Work order a —
Name the subclasses of the Factor trait that the FACTORIE text lists.

Extract —
= = = = = = =

For example, DiscreteVariable
subclasses have a corresponding
DiscreteDomain
whose main role is to provide its size
—the number
of possible values the variable can take on, i.e. from 0 to N-1.
CategoricalVariable[A]
subclasses have a corresponding
CategoricalDomain[A]
(inheriting from DiscreteDomain
) which
provides not only its size
but also a one-to-one mapping between the
categories and the integers 0 to N-1. For example, if cd1
is a
CategoricalDomain[String]
then cd1.category(3)
returns the String
corresponding to index 3 in the domain. cd1.index("apple")
returns
the integer index corresponding to the category value "apple"
. If
"apple"
is not yet in the domain, it will be automatically added, assigned the
next integer value, and the size of the domain will be increased by
one (assuming that cd1
has not previously been frozen).
Undoable changes
FACTORIE also provides the ability to undo a collection of changes to variable values. (This is especially useful in Metropolis-Hastings inference, in which a proposed change to variable values is made, but may be rejected, requiring a reversion to previous values.)
A Diff
instance represents a change in value to a single variable.
It has methods undo
and redo
, as well as the variable
method which
returns the variable whose value was changed.
A DiffList
stores an ordered list of Diff
s.
The :=
method for assigning the value of a MutableVar
was described above.
An alternative method for changing the value of a MutableVar
is
set
, which, in addition to the new value, also takes a DiffList
as
an implicit argument. The set
method will then automatically
construct a Diff
object and append it to the given DiffList
.
Expressing preferences with factors and models
A collection of variables and their values represents a possible state of the world. To express a degree of preference for one possible world over another—or a probability distribution over possible worlds—we need a mechanism for scoring the different worlds, such as a collection of factors in a factor graph.
Factors
In FACTORIE, factors are represented by instances of the trait
Factor
. All Factor
s have certain basic methods. The
numVariables
method returns the number of variables neighboring the
factor. The list of neighboring variables themselves is returned by
the method variables
. Calling currentScore
calculates the factor’s
score for the neighboring variables’ values in the current global
assignment. You can obtain the score under alternative assignments by
calling assignmentScore(a1)
, where a1
is some Assignment
.
Subclasses of the Factor
trait include Factor1
, Factor2
,
Factor3
, and Factor4
, which have one, two, three or four
neighboring variables respectively. (FACTORIE does not currently
support factors with more than four neighbors; if necessary these
could be added in the future, however, thus far we have not found them
necessary because (a) the use of TensorVariable
, SeqVariable
and
other composite-valued variables handle cases in which many values are
necessary, or (b) the use of a “var-args” ContainerVariable
helps
similarly.)
The only abstract method in Factor1
(and its other numbered
relations) is score
, which takes as arguments the values of its
neighbors and returns a Double
.
Some Factor
subclasses define a statistics
method that takes as
arguments the values of its neighbors and returns the sufficient
statistics of the factor. (Often the sufficient statistics will
simply be the combination of neighbor values, but this method provides
users with an opportunity to instead perform various useful
transformations from values to sufficient statistics.) In these cases
the score
method is then defined to be the result of the
statisticsScore
method, whose only argument is the statistics, thus
ensuring that the factor score can be calculated using only the
sufficient statistics.

= = = = = = =

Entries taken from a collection
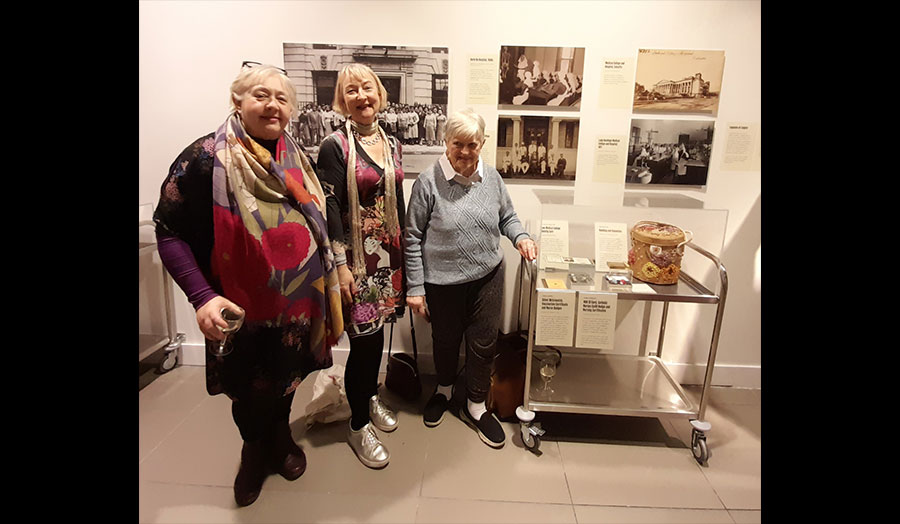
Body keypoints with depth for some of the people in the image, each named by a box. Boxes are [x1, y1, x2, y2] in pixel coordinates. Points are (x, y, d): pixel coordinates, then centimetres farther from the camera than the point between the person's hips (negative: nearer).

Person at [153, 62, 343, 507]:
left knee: (285, 379, 23)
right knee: (248, 390, 16)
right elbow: (169, 232, -14)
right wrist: (202, 297, -24)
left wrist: (330, 274, 9)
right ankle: (254, 449, 46)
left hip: (297, 303, 5)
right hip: (242, 310, -4)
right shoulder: (207, 158, -14)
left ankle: (279, 435, 51)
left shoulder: (295, 157, 3)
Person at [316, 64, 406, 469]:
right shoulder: (335, 146, -9)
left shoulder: (391, 144, 10)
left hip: (388, 252, 6)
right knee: (365, 337, -2)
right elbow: (330, 209, -13)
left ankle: (370, 396, 40)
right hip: (357, 255, -6)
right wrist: (340, 266, -16)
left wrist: (404, 250, 15)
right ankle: (358, 426, 18)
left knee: (377, 330, 16)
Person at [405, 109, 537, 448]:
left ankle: (475, 407, 35)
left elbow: (507, 217, 13)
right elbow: (413, 238, -9)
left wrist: (521, 236, -10)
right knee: (445, 340, 18)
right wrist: (415, 288, -10)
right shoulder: (429, 182, -13)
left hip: (487, 278, 3)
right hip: (443, 282, -3)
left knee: (484, 344, 12)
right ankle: (444, 389, 49)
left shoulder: (491, 177, -1)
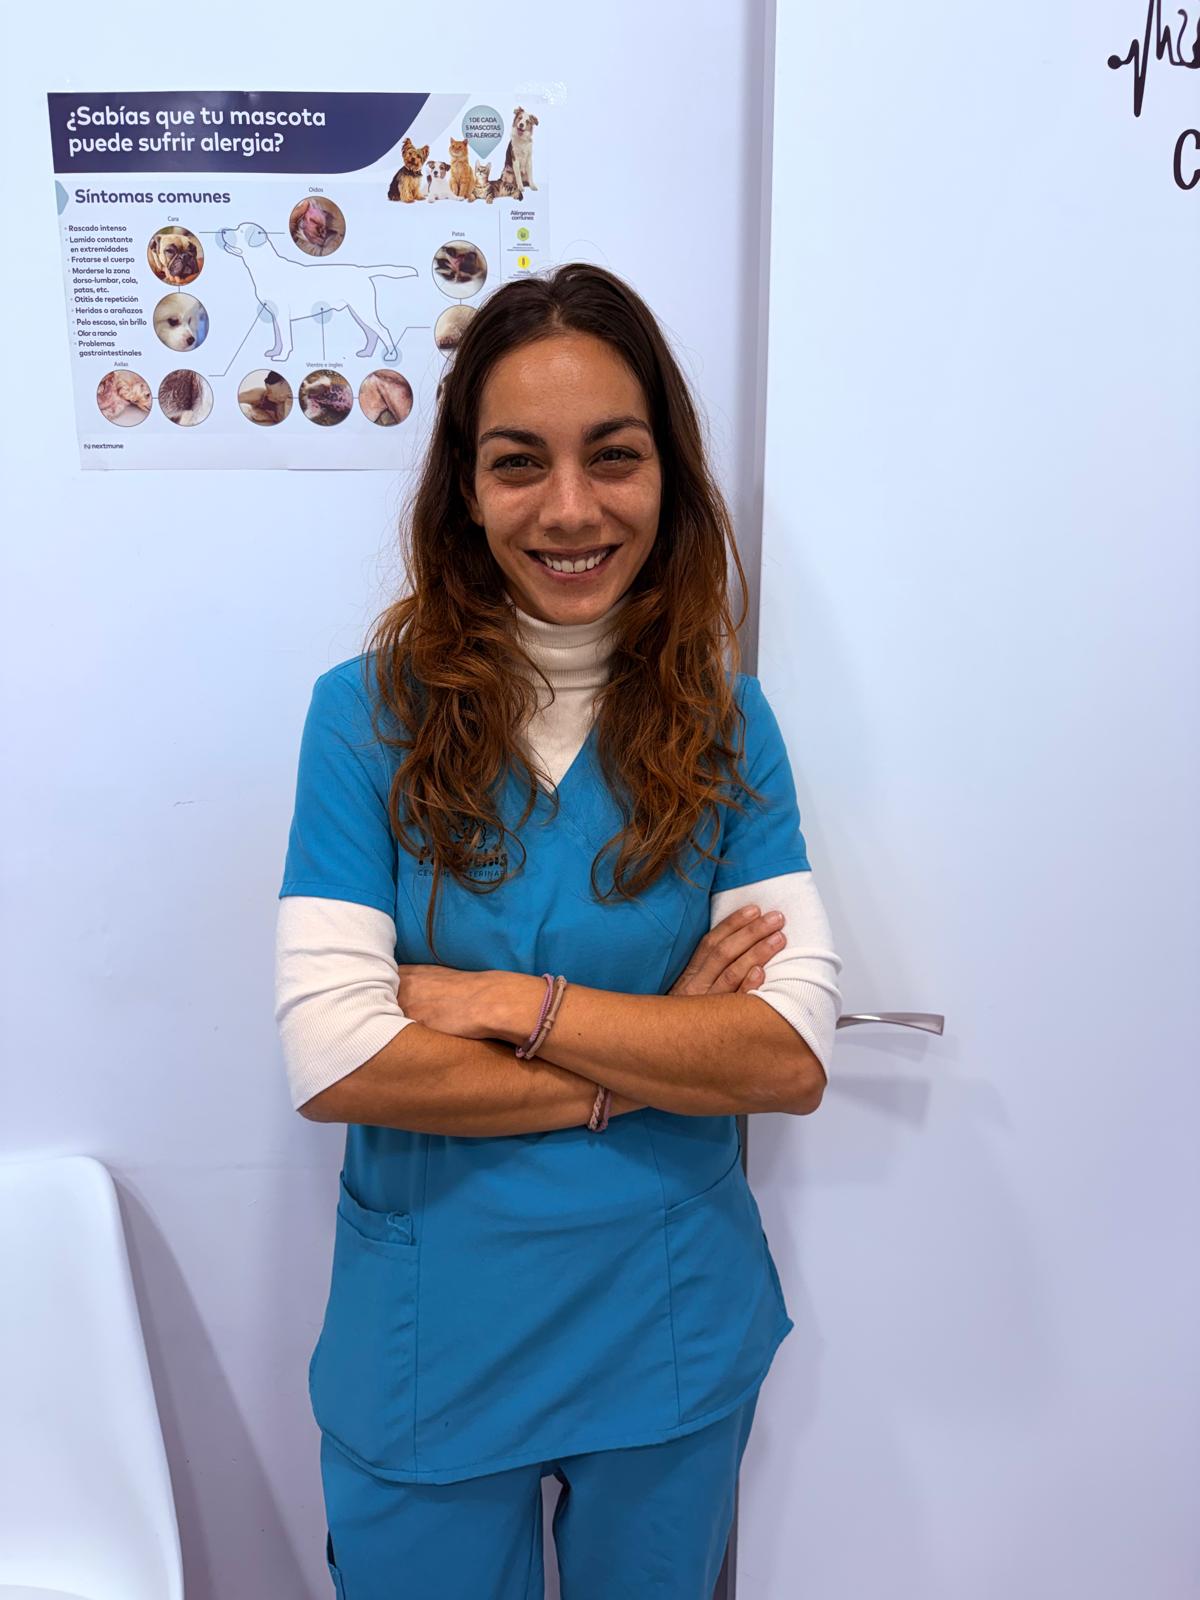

= = = = = = =

Work order b —
Please copy the lines of the listing starting with the line that contains "left shoulder: (295, 157, 3)" and going on through the end of the listing, leaving the pictures out.

Expected output a —
Factor1, Factor2, Factor3, Factor4

Expected output b —
left shoulder: (295, 157, 3)
Person at [316, 64, 406, 469]:
right shoulder: (335, 146, -9)
left shoulder: (391, 144, 10)
left hip: (388, 252, 6)
right knee: (365, 337, -2)
right elbow: (330, 209, -13)
left ankle: (370, 396, 40)
right hip: (357, 255, -6)
right wrist: (340, 266, -16)
left wrist: (404, 250, 15)
right ankle: (358, 426, 18)
left knee: (377, 330, 16)
Person at [405, 109, 537, 448]:
left ankle: (475, 407, 35)
left elbow: (507, 217, 13)
right elbow: (413, 238, -9)
left wrist: (521, 236, -10)
right knee: (445, 340, 18)
right wrist: (415, 288, -10)
right shoulder: (429, 182, -13)
left hip: (487, 278, 3)
right hip: (443, 282, -3)
left knee: (484, 344, 12)
right ankle: (444, 389, 49)
left shoulder: (491, 177, -1)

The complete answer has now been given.